Women in Crawley earn an average of £129 per week less than men – a problem one councillor has called ‘a disease’.
The figures were part of the borough council’s draft Employment & Skills Programme 2019-2024, which was put to the cabinet for approval.
The town’s gender pay gap is larger than the South East average – which stands at £118 – a fact Geraint Thomas (Lab, Northgate) described as ‘quite concerning’.
Peter Smith, cabinet member for planning and economic development, suggested that part of the problem lay with low paid jobs which offer flexible terms – appealing to parents who have to work around school hours.
He added: “It’s a disease across the whole country.
“But we have special pockets in Crawley and we do need to tackle them – we need to take the lid off and help people to achieve better.”

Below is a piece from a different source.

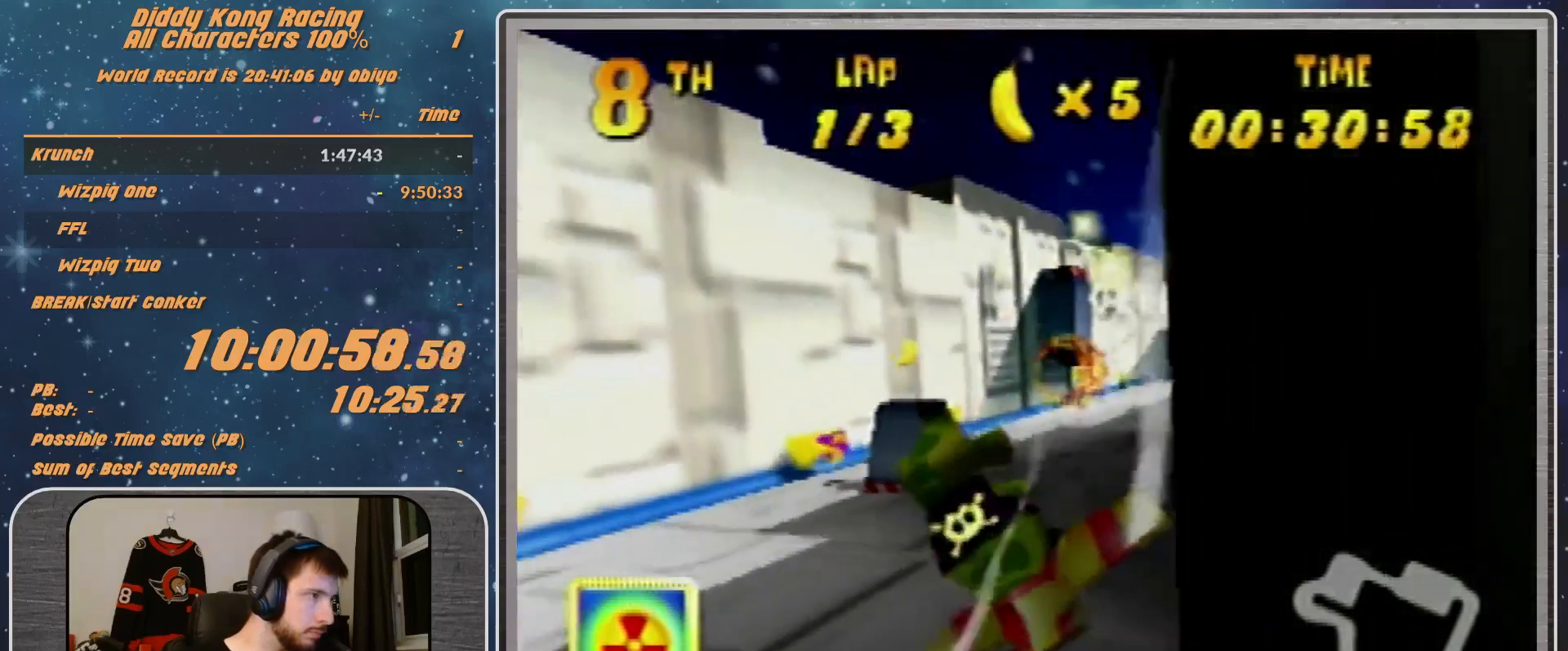
{"buttons": ["A", "B", "R1"], "left_stick": "right", "events": [[33, "left_stick", "right"], [333, "B", "down"]]}
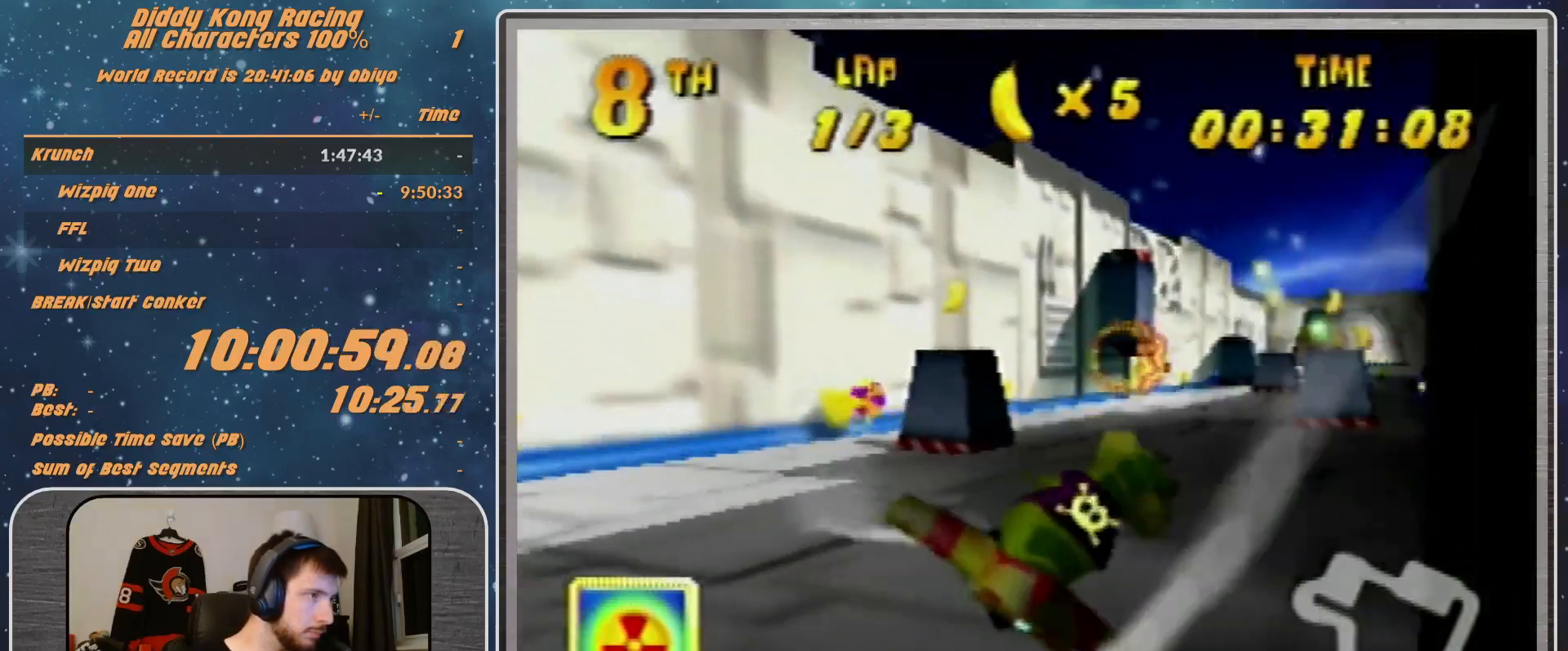
{"buttons": ["A", "R1"], "left_stick": "right", "events": [[133, "B", "up"]]}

Leader Peter Lamb said: “In general we tend to find the public sector has higher levels of female employment than the private sector and, in general, tend to be higher paid.
“And we have the lowest percentage of public sector jobs in the country of any local authority.
“Not because of cuts here, I should add – it’s always been that way.”
The point of the Employment & Skills Programme is to give Crawley people access to better jobs, allowing Crawley businesses to recruit and fill their skills gaps.
At the moment, more than two-thirds of people who work in Crawley do not live in the town – the highest level of ‘in-commuting’ in the South East.
Mr Smith added: “I think, if there’s a will, you can improve particularly women’s opportunities and give them the chance to work in higher paid or higher skilled jobs without having to make them work 60 hours a week for 40 hours’ money, like a lot of us men do.”